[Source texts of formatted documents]
*** Block opens ***
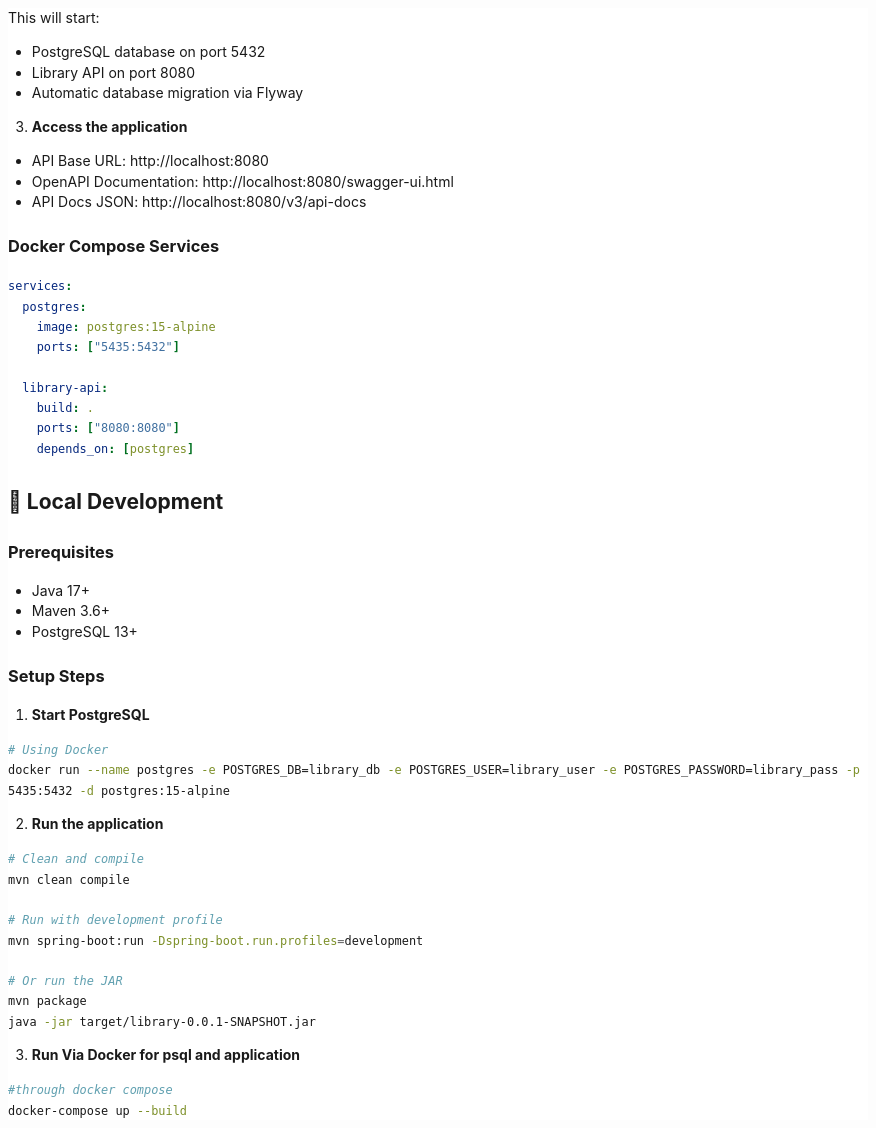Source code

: This will start:
- PostgreSQL database on port 5432
- Library API on port 8080
- Automatic database migration via Flyway

3. **Access the application**
- API Base URL: http://localhost:8080
- OpenAPI Documentation: http://localhost:8080/swagger-ui.html
- API Docs JSON: http://localhost:8080/v3/api-docs

### Docker Compose Services

```yaml
services:
  postgres:
    image: postgres:15-alpine
    ports: ["5435:5432"]
    
  library-api:
    build: .
    ports: ["8080:8080"]
    depends_on: [postgres]
```

## 🚀 Local Development

### Prerequisites
- Java 17+
- Maven 3.6+
- PostgreSQL 13+

### Setup Steps

1. **Start PostgreSQL**
```bash
# Using Docker
docker run --name postgres -e POSTGRES_DB=library_db -e POSTGRES_USER=library_user -e POSTGRES_PASSWORD=library_pass -p 5435:5432 -d postgres:15-alpine
```

2. **Run the application**
```bash
# Clean and compile
mvn clean compile

# Run with development profile
mvn spring-boot:run -Dspring-boot.run.profiles=development

# Or run the JAR
mvn package
java -jar target/library-0.0.1-SNAPSHOT.jar
```
3. **Run Via Docker for psql and application**
```bash
#through docker compose
docker-compose up --build
```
*** Block closes ***
WHAT YOU NEED TO DO: Copy out each line of the records above that includes "alpine".

SOLUTION BELOW:
    image: postgres:15-alpine
docker run --name postgres -e POSTGRES_DB=library_db -e POSTGRES_USER=library_user -e POSTGRES_PASSWORD=library_pass -p 5435:5432 -d postgres:15-alpine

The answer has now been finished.